= Task requirements =
The answer must be a single number: how many lines of the records below hold the word "condition".

─── Given data

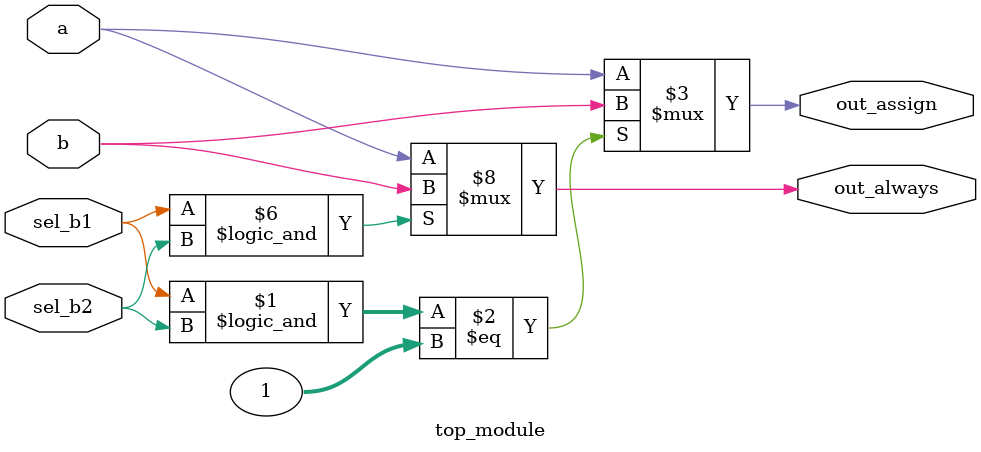
<source format=v>
/*
always @(*) begin
    if (condition) begin
        out = x;
    end
    else begin
        out = y;
    end
end
*/
// assign out = (condition) ? x : y;
// synthesis verilog_input_version verilog_2001
module top_module(
    input a,
    input b,
    input sel_b1,
    input sel_b2,
    output wire out_assign,
    output reg out_always   ); 
    assign out_assign = ((sel_b1&&sel_b2) == 1)?b:a;
    always @(*) begin
        if (sel_b1&&sel_b2 == 1) begin
            out_always = b;
        end
        else begin
            out_always = a;
        end
    end
 
endmodule

</source>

──────

= Expected answer =
2